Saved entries
::::::::

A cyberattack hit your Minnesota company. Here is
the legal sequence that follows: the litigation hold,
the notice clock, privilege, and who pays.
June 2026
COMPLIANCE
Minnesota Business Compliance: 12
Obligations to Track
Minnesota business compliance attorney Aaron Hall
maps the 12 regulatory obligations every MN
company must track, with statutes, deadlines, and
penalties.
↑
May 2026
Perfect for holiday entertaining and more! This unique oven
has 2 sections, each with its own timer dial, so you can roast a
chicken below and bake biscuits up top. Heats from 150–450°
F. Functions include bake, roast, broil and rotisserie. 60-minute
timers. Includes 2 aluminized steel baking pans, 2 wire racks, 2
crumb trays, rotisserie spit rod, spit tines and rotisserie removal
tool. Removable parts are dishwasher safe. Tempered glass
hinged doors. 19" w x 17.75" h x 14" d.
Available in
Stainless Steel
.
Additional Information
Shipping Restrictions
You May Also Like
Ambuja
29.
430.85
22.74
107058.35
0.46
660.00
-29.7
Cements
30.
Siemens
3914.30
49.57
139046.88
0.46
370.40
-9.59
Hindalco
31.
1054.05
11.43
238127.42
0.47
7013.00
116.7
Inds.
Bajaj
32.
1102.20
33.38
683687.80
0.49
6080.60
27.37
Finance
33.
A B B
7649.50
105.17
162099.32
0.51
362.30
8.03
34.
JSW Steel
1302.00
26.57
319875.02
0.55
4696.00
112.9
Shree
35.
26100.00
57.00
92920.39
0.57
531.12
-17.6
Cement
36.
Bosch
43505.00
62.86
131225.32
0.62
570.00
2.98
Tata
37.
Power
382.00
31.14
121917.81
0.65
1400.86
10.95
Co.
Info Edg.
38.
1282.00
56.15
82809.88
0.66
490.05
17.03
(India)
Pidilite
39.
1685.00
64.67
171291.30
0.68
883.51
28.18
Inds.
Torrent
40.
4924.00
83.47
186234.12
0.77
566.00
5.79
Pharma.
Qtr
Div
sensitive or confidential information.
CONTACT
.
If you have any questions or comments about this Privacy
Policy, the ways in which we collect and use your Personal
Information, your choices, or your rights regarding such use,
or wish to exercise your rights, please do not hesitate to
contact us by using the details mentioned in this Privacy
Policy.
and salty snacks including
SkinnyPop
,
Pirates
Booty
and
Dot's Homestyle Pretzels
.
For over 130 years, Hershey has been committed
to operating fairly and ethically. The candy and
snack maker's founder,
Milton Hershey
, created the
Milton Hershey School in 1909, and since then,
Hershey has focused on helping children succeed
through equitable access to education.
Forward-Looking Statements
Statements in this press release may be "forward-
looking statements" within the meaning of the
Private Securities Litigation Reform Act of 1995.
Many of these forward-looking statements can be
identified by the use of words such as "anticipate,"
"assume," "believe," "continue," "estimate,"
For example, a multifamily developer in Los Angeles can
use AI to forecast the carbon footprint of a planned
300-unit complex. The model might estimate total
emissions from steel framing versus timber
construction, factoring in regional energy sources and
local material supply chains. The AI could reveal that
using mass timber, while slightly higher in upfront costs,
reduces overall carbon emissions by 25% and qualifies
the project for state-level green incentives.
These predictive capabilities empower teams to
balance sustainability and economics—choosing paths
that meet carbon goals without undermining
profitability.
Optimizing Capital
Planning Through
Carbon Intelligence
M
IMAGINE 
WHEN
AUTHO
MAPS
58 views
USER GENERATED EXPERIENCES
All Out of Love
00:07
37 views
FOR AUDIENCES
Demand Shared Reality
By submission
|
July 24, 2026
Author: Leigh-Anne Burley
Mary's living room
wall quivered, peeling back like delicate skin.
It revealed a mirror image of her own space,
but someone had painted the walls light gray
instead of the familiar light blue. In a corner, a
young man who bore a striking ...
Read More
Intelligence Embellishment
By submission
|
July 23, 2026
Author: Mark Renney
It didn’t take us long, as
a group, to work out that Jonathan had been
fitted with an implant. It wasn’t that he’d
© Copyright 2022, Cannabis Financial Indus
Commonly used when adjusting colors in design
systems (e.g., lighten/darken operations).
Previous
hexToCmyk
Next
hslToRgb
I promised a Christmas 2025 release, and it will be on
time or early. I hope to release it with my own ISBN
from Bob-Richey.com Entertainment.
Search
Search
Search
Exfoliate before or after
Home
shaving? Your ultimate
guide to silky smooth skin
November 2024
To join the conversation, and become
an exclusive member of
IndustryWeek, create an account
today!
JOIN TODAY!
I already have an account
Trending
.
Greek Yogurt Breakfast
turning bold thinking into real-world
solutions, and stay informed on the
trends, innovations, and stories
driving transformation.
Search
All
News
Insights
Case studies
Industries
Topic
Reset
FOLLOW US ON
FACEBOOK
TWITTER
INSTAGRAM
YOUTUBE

::::::::

Gather every line of the data above that contains the string "release", matching case exactly.

RESPONSE BOX
Statements in this press release may be "forward-
I promised a Christmas 2025 release, and it will be on
time or early. I hope to release it with my own ISBN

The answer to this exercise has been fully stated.